• READING TEXT
>>>>
SafeSpaces
"Places without SafeSpaces seem miserable places, indeed."
I've recently seen a lot of commentary complaining about SafeSpaces. The complainants seem to subscribe to the What Doesn't Kill You Makes You Stronger school of social advancement, as if an absence of safety toughens people, encourages bravery, and yields straighter backbones. I'm of the opposite ilk. In my experience, the absence of safety brings out some of the worst in people. It might shut them down or set them off, neither state terribly conducive to full engagement. If I've got one eye employed to keep a watch out for someone sneaking up to get me from behind, I can't hardly keep both eyes peering ahead. For me, SafeSpaces seem fundamental to any endeavor. ©2018 by David A. Schmaltz - all rights reserved
Not that any of us should avoid at least preemptory preparations for the odd worst case scenario, but worst case scenarios so rarely occur that it seems pointless to over-prepare for them. Yes, they might well come but they're most likely to arrive in ways so different from what one prepared for as to render the preparation moot at best, and more probably as an encumbrance to effectively responding. Most of us seem to just get paranoid when immersed in what we perceive as an unsafe space. More wary and also much less present. The screamers who show up to protest SafeSpaces seem to make almost everyone there disappear.
I have lived at times on the blunting edge of out there, absent any safety net, unable to spot a safe port of call; all in, as the card sharps say. I found these experiences to be oddly un-invigorating. I understood from my vast perusal of The Hardy Boys catalogue, that I was supposed to feel liberated, but I found that brand of freedom overall confining. I felt that I needed to hold much of myself in reserve and to preserve much of the remaining, lest I lose what little I had left to some surprise assault. I psychically curled up into something not entirely unlike a fetal position, mostly frozen on the otherwise promising parapet. I felt an easy target there.
<<<<
Collected data entries:
>>>>
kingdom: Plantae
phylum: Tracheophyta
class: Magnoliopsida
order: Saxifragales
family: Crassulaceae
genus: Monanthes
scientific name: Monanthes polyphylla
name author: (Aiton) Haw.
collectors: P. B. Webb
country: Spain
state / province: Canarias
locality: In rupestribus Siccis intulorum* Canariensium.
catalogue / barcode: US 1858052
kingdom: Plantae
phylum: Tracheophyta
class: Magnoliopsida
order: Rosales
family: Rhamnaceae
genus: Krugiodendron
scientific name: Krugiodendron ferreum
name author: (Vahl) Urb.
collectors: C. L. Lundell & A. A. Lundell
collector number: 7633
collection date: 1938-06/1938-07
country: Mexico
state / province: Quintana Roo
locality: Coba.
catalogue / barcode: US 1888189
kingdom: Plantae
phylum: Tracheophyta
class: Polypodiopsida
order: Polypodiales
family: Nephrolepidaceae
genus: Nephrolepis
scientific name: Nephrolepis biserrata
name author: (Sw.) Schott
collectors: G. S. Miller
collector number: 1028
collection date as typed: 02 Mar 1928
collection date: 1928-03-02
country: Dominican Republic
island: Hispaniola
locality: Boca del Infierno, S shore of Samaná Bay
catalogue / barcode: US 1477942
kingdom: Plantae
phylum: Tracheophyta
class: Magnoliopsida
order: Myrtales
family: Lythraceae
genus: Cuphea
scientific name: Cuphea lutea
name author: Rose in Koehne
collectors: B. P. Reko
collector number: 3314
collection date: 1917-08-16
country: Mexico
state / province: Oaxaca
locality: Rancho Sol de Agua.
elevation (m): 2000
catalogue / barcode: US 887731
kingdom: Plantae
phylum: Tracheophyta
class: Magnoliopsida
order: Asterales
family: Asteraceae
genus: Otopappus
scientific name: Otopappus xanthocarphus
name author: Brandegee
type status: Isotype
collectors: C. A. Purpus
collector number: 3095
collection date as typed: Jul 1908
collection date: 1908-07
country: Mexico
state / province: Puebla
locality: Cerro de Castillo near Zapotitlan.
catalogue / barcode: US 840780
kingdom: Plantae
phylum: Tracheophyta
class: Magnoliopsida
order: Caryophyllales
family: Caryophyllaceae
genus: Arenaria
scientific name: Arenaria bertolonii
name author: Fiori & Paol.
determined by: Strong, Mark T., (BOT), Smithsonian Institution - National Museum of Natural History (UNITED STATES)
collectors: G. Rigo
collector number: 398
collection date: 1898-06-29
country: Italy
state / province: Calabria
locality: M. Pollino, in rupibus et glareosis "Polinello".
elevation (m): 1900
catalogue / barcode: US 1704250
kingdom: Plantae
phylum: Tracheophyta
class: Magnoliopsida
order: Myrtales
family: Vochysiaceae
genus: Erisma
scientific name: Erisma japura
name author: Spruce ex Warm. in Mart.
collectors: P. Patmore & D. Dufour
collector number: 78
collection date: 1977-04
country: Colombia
<<<<
• ACTIVITIES
1 > According to the SafeSpaces essay, what effect do the screamers who protest SafeSpaces have on almost everyone there?
2 > Please carry on the SafeSpaces essay after its last sentence.

• ANSWER LIST
1 > They seem to make almost everyone there disappear.

2 >
If I hope to accomplish real progress, I understand that I must somehow maintain SafeSpaces around my effort. I can certainly deceive myself into believing that I'm safe enough to move forward, a strategy that works much better for me than continual wariness. Of course I'm a fool to even believe in SafeSpaces, but no more or less foolish than I would have to be to believe in the necessary absence of them. When I was teaching workshops, The Muse and I expended most of our effort into creating a safe space within which participants might actually absorb something useful. In some companies, ours was a true fool's mission, since the whole proposition behind the founding of the organization seemed to be the manufacture and distribution of just as much paranoia as could possibly be mustered. Places without SafeSpaces seem miserable places, indeed.